The amount of consumer data available to businesses has skyrocketed in recent years. Between 2012 and 2016, the amount of available data almost doubled each year, from 4bn to 30bn units.

Previous research from the DMA has found that consumers are more and more willing to share their data, especially where organisations are well trusted and transparent.

But how do businesses use this hoard of data to refine their business practices, improve efficiency and generate profit? The new Achieving business impact with data report from McKinsey breaks the process down in to the collection of data and refinement of data.

First, consumer data has to be collected and stored. While tech giants like Google and Amazon are collecting swathes of consumer data, the key for good data collection actually lies in selectivity, according to the authors, Niko Mohr Holger Hürtgen:

It is simply impractical (and perhaps impossible) to collect and save every bit of the tera- and petabytes of data that will be generated every second. Defining certain requirements based on particular use cases will help ensure that only relevant data is captured”.
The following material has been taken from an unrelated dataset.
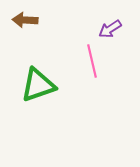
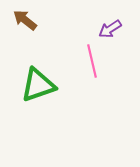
brown arrow: rotated 35 degrees clockwise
They also suggest a more traditional, scientific approach to data collection – with a specific hypothesis in mind – could be more useful than the often-lauded “big data” approach. Answering a specific question of interest can be more useful than searching for patterns amongst many data-points – the insight needle in the data haystack.

Then, this raw data must be refined. Here, the authors suggest a two-step “man and machine” approach – enriching the data with human insights, and pattern-discovery using machine learning. The job of the human is to clean, combine and enrich the data, before translating it into something that algorithms can easily understand.

The combination of human hypothesis-driven input and new surprising patterns that machines reveal is the winning combination. Creating new features just helps the machine find patterns better and also helps humans better describe and act on these patterns”, the authors said.

How you process your data is up to you – using traditional analytics methods to describe the present, or predict and change the future – or using complex machine-learning algorithms.

Finally, the data must be turned in to actionable insights and these insights used to change the behaviour of your employees and shape the state of your business. This way, consumer data can become a tool to drive innovation in the marketing industry.